**SET PROBLEM:**
Write out the lines of the material below again, replacing "common name" with "vernacular name" and leaving everything else as it stands. Omit the pictures.

-- Start of GIVEN DATA --

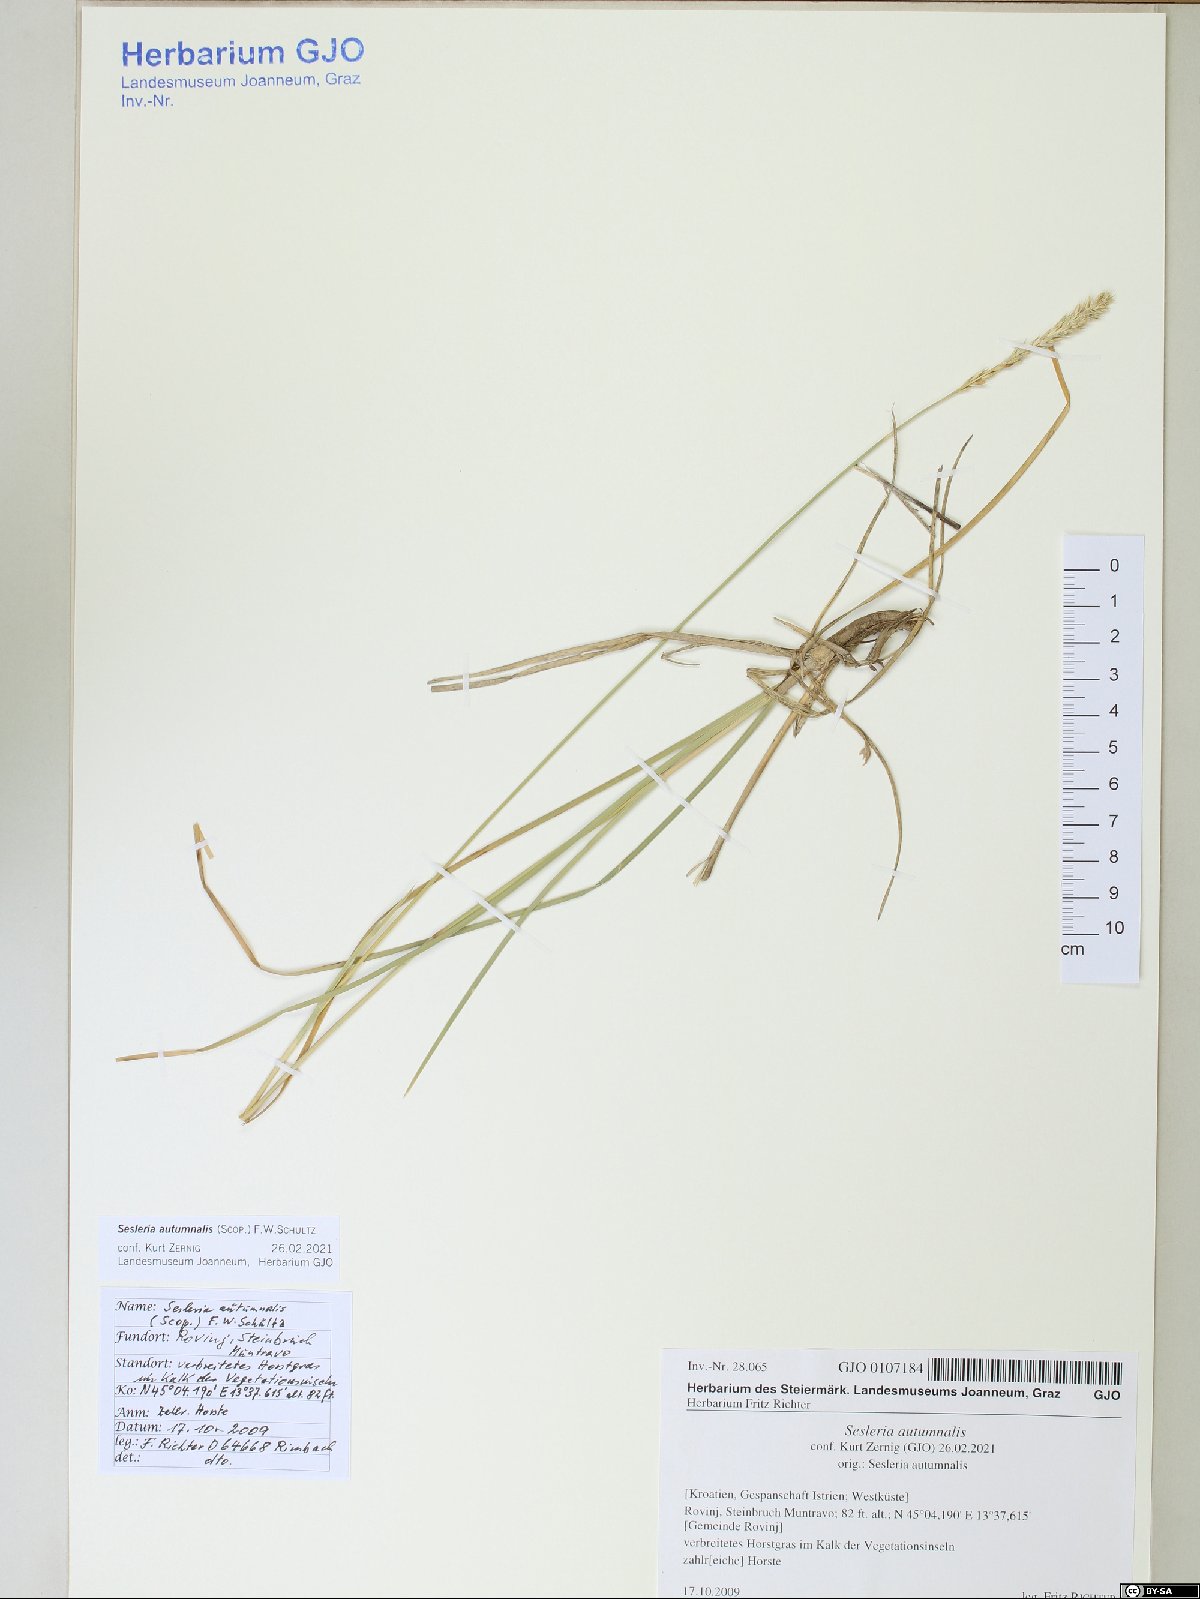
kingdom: Plantae
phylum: Tracheophyta
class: Liliopsida
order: Poales
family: Poaceae
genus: Sesleria
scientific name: Sesleria autumnalis
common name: Autumn moor grass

-- End of GIVEN DATA --

**RESULT:**
kingdom: Plantae
phylum: Tracheophyta
class: Liliopsida
order: Poales
family: Poaceae
genus: Sesleria
scientific name: Sesleria autumnalis
vernacular name: Autumn moor grass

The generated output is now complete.